‘Waltons’ Star Richard Thomas Celebrates The Holiday Season With The Tabernacle Choir

By Barb Oates

“Christmas is a big deal in our house. I had a Manhattan-apartment Christmas growing up, so it was simple, but it was really important. It’s my favorite time of year. And I’m especially interested and in love with Christmas music,” Richard Thomas tells us.

 

No surprise, then, that when he got the call asking him to take part in the 17th annual Christmas With the Tabernacle Choir (60-minute version airs Dec. 14 on PBS, 90-minute version airs on Dec. 17 on BYUtv), an event he watched and adored for years, his response was: “How high can I jump? I’m in. I’m in no matter what.”

Thomas takes the stage with Broadway great Kelli O’Hara, where both stage veterans admit that nothing could have prepared them for hearing and experiencing the voices of the award-winning Tabernacle Choir at Temple Square, along with the Orchestra at Temple Square and the Bells at Temple Square behind them.
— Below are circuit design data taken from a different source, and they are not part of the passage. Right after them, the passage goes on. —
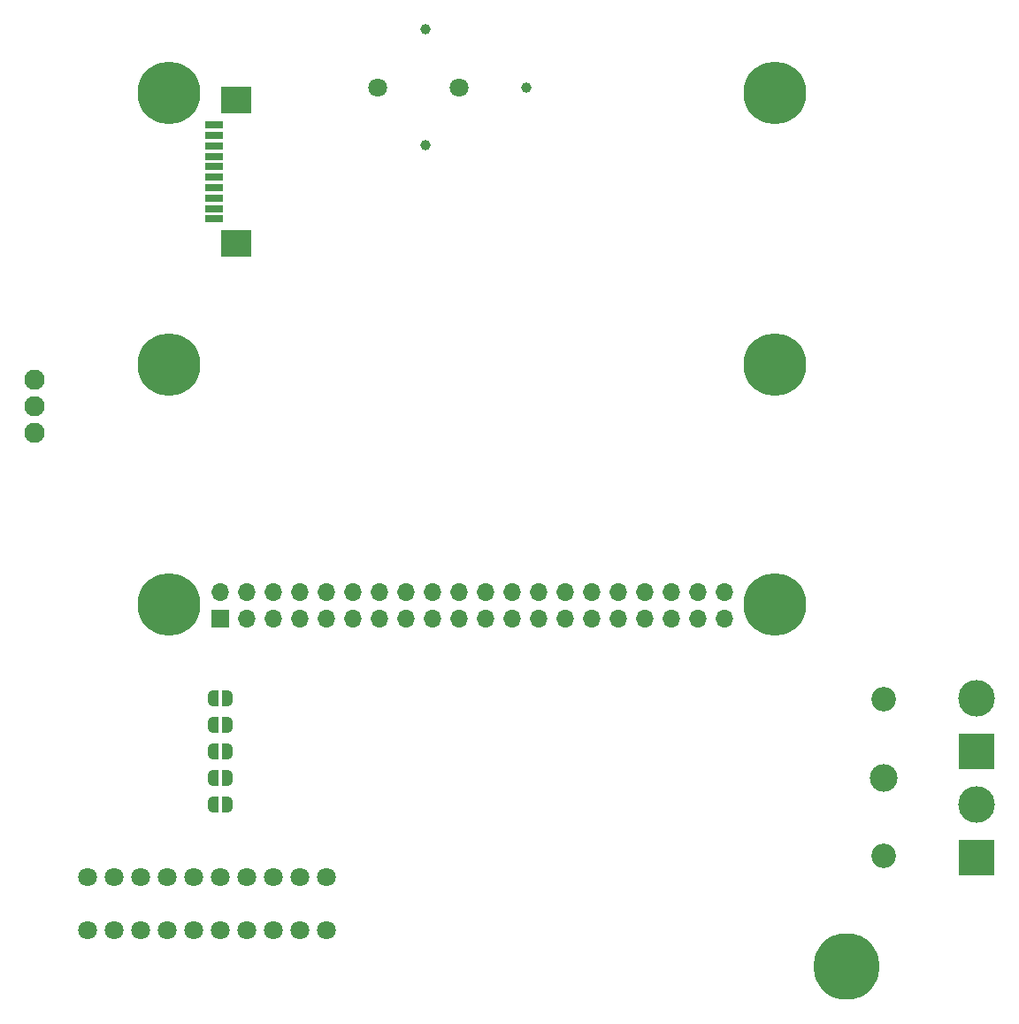
<source format=gbr>
%TF.GenerationSoftware,KiCad,Pcbnew,8.0.6-8.0.6-0~ubuntu24.04.1*%
%TF.CreationDate,2024-12-11T22:34:41+03:00*%
%TF.ProjectId,PM-CPU-RP,504d2d43-5055-42d5-9250-2e6b69636164,rev?*%
%TF.SameCoordinates,Original*%
%TF.FileFunction,Soldermask,Bot*%
%TF.FilePolarity,Negative*%
%FSLAX46Y46*%
G04 Gerber Fmt 4.6, Leading zero omitted, Abs format (unit mm)*
G04 Created by KiCad (PCBNEW 8.0.6-8.0.6-0~ubuntu24.04.1) date 2024-12-11 22:34:41*
%MOMM*%
%LPD*%
G01*
G04 APERTURE LIST*
G04 Aperture macros list*
%AMFreePoly0*
4,1,19,0.500000,-0.750000,0.000000,-0.750000,0.000000,-0.744911,-0.071157,-0.744911,-0.207708,-0.704816,-0.327430,-0.627875,-0.420627,-0.520320,-0.479746,-0.390866,-0.500000,-0.250000,-0.500000,0.250000,-0.479746,0.390866,-0.420627,0.520320,-0.327430,0.627875,-0.207708,0.704816,-0.071157,0.744911,0.000000,0.744911,0.000000,0.750000,0.500000,0.750000,0.500000,-0.750000,0.500000,-0.750000,
$1*%
%AMFreePoly1*
4,1,19,0.000000,0.744911,0.071157,0.744911,0.207708,0.704816,0.327430,0.627875,0.420627,0.520320,0.479746,0.390866,0.500000,0.250000,0.500000,-0.250000,0.479746,-0.390866,0.420627,-0.520320,0.327430,-0.627875,0.207708,-0.704816,0.071157,-0.744911,0.000000,-0.744911,0.000000,-0.750000,-0.500000,-0.750000,-0.500000,0.750000,0.000000,0.750000,0.000000,0.744911,0.000000,0.744911,
$1*%
G04 Aperture macros list end*
%ADD10R,1.803400X0.635000*%
%ADD11R,2.997200X2.590800*%
%ADD12O,6.350000X6.350000*%
%ADD13C,1.000000*%
%ADD14C,1.800000*%
%ADD15C,6.000000*%
%ADD16O,1.700000X1.700000*%
%ADD17R,1.700000X1.700000*%
%ADD18R,3.500000X3.500000*%
%ADD19C,3.500000*%
%ADD20C,1.950000*%
%ADD21C,2.650000*%
%ADD22C,2.350000*%
%ADD23FreePoly0,180.000000*%
%ADD24FreePoly1,180.000000*%
G04 APERTURE END LIST*
D10*
%TO.C,J10*%
X-28556000Y34499991D03*
X-28556000Y33499993D03*
X-28556000Y32499995D03*
X-28556000Y31499997D03*
X-28556000Y30499999D03*
X-28556000Y29500001D03*
X-28556000Y28500003D03*
X-28556000Y27500005D03*
X-28556000Y26500007D03*
X-28556000Y25500009D03*
D11*
X-26385999Y36850002D03*
X-26385999Y23149998D03*
%TD*%
D12*
%TO.C,PE1*%
X32000000Y-46000000D03*
%TD*%
D13*
%TO.C,J1*%
X-8284000Y32550000D03*
X1329000Y38100000D03*
X-8284000Y43650000D03*
D14*
X-12830000Y38100000D03*
X-5080000Y38100000D03*
%TD*%
D15*
%TO.C,D1*%
X-32870000Y-11410000D03*
X25130000Y-11410000D03*
X-32870000Y11590000D03*
X25130000Y11590000D03*
X-32870000Y37590000D03*
X25130000Y37590000D03*
D16*
X-27940000Y-10160000D03*
D17*
X-27940000Y-12700000D03*
D16*
X-25400000Y-10160000D03*
X-25400000Y-12700000D03*
X-22860000Y-10160000D03*
X-22860000Y-12700000D03*
X-20320000Y-10160000D03*
X-20320000Y-12700000D03*
X-17780000Y-10160000D03*
X-17780000Y-12700000D03*
X-15240000Y-10160000D03*
X-15240000Y-12700000D03*
X-12700000Y-10160000D03*
X-12700000Y-12700000D03*
X-10160000Y-10160000D03*
X-10160000Y-12700000D03*
X-7620000Y-10160000D03*
X-7620000Y-12700000D03*
X-5080000Y-10160000D03*
X-5080000Y-12700000D03*
X-2540000Y-10160000D03*
X-2540000Y-12700000D03*
X0Y-10160000D03*
X0Y-12700000D03*
X2540000Y-10160000D03*
X2540000Y-12700000D03*
X5080000Y-10160000D03*
X5080000Y-12700000D03*
X7620000Y-10160000D03*
X7620000Y-12700000D03*
X10160000Y-10160000D03*
X10160000Y-12700000D03*
X12700000Y-10160000D03*
X12700000Y-12700000D03*
X15240000Y-10160000D03*
X15240000Y-12700000D03*
X17780000Y-10160000D03*
X17780000Y-12700000D03*
X20320000Y-10160000D03*
X20320000Y-12700000D03*
%TD*%
D18*
%TO.C,J6*%
X44450000Y-25400000D03*
D19*
X44450000Y-20320000D03*
%TD*%
D20*
%TO.C,J4*%
X-45720000Y5080000D03*
X-45720000Y7620000D03*
X-45720000Y10160000D03*
%TD*%
D18*
%TO.C,J7*%
X44450000Y-35560000D03*
D19*
X44450000Y-30480000D03*
%TD*%
D14*
%TO.C,XG1*%
X-40640000Y-37465000D03*
X-40640000Y-42545000D03*
X-38100000Y-37465000D03*
X-38100000Y-42545000D03*
X-35560000Y-37465000D03*
X-33020000Y-37465000D03*
X-30480000Y-37465000D03*
X-30480000Y-42545000D03*
X-27940000Y-37465000D03*
X-27940000Y-42545000D03*
X-25400000Y-37465000D03*
X-25400000Y-42545000D03*
X-22860000Y-37465000D03*
X-20320000Y-37465000D03*
X-17780000Y-37465000D03*
X-17780000Y-42545000D03*
X-35560000Y-42545000D03*
X-33020000Y-42545000D03*
X-22860000Y-42545000D03*
X-20320000Y-42545000D03*
%TD*%
D21*
%TO.C,U1*%
X35560000Y-27940000D03*
D22*
X35560000Y-35440000D03*
X35560000Y-20440000D03*
%TD*%
D23*
%TO.C,JP4*%
X-27290000Y-20320000D03*
D24*
X-28590000Y-20320000D03*
%TD*%
D23*
%TO.C,JP2*%
X-27290000Y-25400000D03*
D24*
X-28590000Y-25400000D03*
%TD*%
D23*
%TO.C,JP5*%
X-27290000Y-27940000D03*
D24*
X-28590000Y-27940000D03*
%TD*%
D23*
%TO.C,JP1*%
X-27290000Y-30480000D03*
D24*
X-28590000Y-30480000D03*
%TD*%
D23*
%TO.C,JP3*%
X-27290000Y-22860000D03*
D24*
X-28590000Y-22860000D03*
%TD*%
M02*

</source>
“Nothing – nothing – prepared me for this event. And not just the performance, or the hall, or the people, but the unbelievable backstage, the coordination, the dedication, the volunteerism of the whole thing, and the spectacular way people worked together and supported each other,” Thomas gushed. “That was incredible. I’ve never experienced anything like it. Everybody should have this experience of seeing this. No matter what your faith background is, it’s a profound experience if you just let yourself be open to it.”

Recorded last year, this year’s musical spectacle is set against a country farmhouse and chapel backdrop and is paired with songs and stories that celebrate holiday traditions that have contributed to our country’s rich cultural fabric.

Thomas’ deeply touching and personal reading of Pearl S. Buck’s Christmas Day in the Morning will bring you to tears.

“I was a New York theater kid who spent all my summers on my grandparents’ farm in Eastern Kentucky in the hills — really gorgeous, beautiful, rural childhood summers. So that was an enormous part of my life,” Thomas added. “It wasn’t just that I had done The Waltons, I kind of lived The Waltons out there with my grandparents and my cousins and aunts and uncles in the country growing up. … The Pearl Buck story was a perfect connection to The Waltons and the country, very American, and I think that really worked.”

And that it did. As we wrapped our interview, I asked how often he hears from his fans the iconic line, “Good night, John-Boy.” Thomas laughed and said with admiration, “If I had a nickel for every time somebody yelled that, even when I’m onstage, when people should know better, it’s a constant refrain, and I love it. It makes me really happy.”

He, along with the Tabernacle and O’Hara, brings happiness to all this season in this most beautiful performance.

“In this year of living upside down, where everything has been changed and everything that we’re doing, all of our usual going out to dinner, taking a walk in the park, seeing your family, when it’s all been modified and changed and altered and turned upside down and twisted around by our circumstances, it’s very nice that at a particular time in the evening, people will be able to turn on the television and have the experience of something that has been the same traditionally for 17 years, and that there will be some comfort and sense of stability in that.”